Casting aside Arthur in search of fact

  1. Stop looking for ‘King Arthur’. 
  2. Forget the characters, artefacts, and places of legend. 
  3. Abandon the written sources.
  4. It’s not just about the South — get some context!
  5. ‘Arthur’ was not the defender of the Romans.
  6. ‘Arthur’ did not fight against the Saxon invasion.
  7. Britain wasn’t united — fifth-century factions.
  8. Stop looking for Saxons or Britons.
  9. There were no ‘knights’.
  10. Start thinking in terms of a mess.
Well, this list sure takes the fun out of the matter.
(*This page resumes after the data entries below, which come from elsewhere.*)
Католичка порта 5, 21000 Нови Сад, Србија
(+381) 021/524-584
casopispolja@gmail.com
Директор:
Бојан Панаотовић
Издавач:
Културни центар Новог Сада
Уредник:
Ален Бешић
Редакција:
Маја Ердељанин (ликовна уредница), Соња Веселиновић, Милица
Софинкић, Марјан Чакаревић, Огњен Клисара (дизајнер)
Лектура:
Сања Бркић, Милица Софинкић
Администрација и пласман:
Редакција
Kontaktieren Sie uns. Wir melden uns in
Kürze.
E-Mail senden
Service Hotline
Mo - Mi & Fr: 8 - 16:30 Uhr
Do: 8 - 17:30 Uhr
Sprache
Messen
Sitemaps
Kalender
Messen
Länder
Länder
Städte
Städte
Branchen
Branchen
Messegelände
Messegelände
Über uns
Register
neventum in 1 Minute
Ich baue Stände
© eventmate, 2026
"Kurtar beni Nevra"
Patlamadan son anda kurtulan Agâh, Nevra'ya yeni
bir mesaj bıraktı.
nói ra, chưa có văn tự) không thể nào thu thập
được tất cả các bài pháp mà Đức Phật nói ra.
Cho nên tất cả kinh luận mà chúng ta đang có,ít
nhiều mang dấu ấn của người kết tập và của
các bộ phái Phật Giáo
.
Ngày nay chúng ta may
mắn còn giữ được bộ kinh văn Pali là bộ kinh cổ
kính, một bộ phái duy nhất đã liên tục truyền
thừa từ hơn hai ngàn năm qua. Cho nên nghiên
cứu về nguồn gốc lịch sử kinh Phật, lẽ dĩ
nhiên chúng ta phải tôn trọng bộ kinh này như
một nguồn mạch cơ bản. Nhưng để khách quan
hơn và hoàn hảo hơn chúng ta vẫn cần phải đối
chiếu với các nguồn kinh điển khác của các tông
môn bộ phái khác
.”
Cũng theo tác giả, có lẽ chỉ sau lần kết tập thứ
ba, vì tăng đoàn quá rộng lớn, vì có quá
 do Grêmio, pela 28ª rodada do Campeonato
I suppose number one is a bit of contradictory advice for a gentleman trying to sell a book on the topic. We live in a stale, matter-of-fact world where if there is not room for conjecture or speculation. If a particular subject does not stand up to the scrutiny of whatever scientific or archaeologic application of a given period, it is discarded as false. Until it isn’t, as was the case with Troy. There wasn’t a Troy until the right person came along and dug in the right place. A fair amount of Homer’s account of the Trojan was was vindicated, allowing for embellishment through oral tradition over generations. I’ll stick with my probably-embellished-possibly-false accounts and enjoy the story.
So to be fair in my rant, I need to actually read the book and then comment back intelligently.